▶ _Problem description_
For this exercise, copy out each line of the material below that includes "roll".

-------

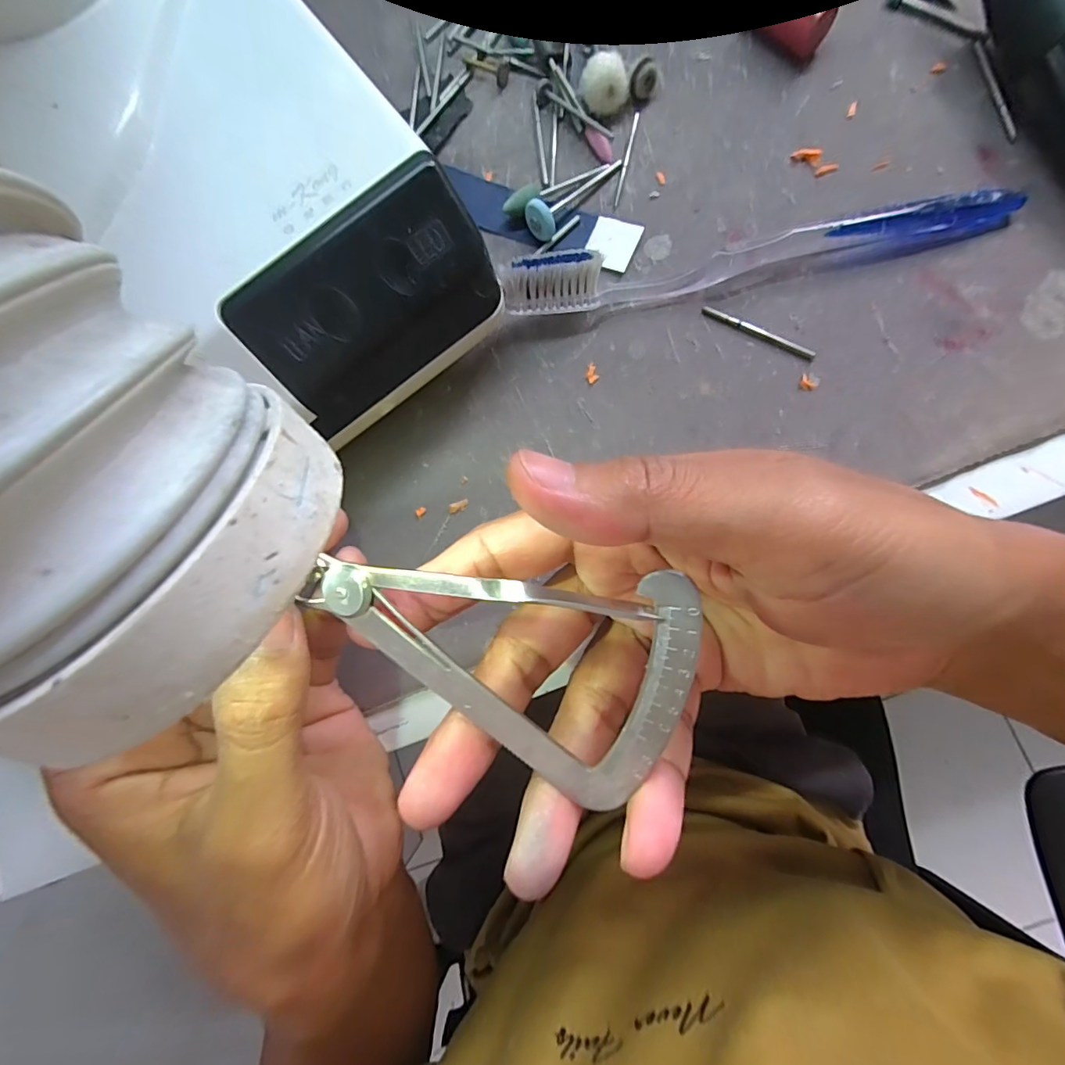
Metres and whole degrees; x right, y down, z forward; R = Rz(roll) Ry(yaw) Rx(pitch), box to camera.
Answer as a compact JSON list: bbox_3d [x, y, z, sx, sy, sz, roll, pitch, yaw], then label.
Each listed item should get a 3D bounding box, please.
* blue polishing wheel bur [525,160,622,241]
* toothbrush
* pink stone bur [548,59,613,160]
[{"bbox_3d":[0.016,-0.136,0.196,0.013,0.011,0.047,43,77,9],"label":"blue polishing wheel bur"},{"bbox_3d":[0.082,-0.104,0.178,0.186,0.024,0.014,-10,82,4],"label":"toothbrush"},{"bbox_3d":[0.020,-0.173,0.202,0.006,0.005,0.050,-26,82,2],"label":"pink stone bur"}]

-------

▶ _Solution to this problem_
Metres and whole degrees; x right, y down, z forward; R = Rz(roll) Ry(yaw) Rx(pitch), box to camera.
Answer as a compact JSON list: bbox_3d [x, y, z, sx, sy, sz, roll, pitch, yaw], then label.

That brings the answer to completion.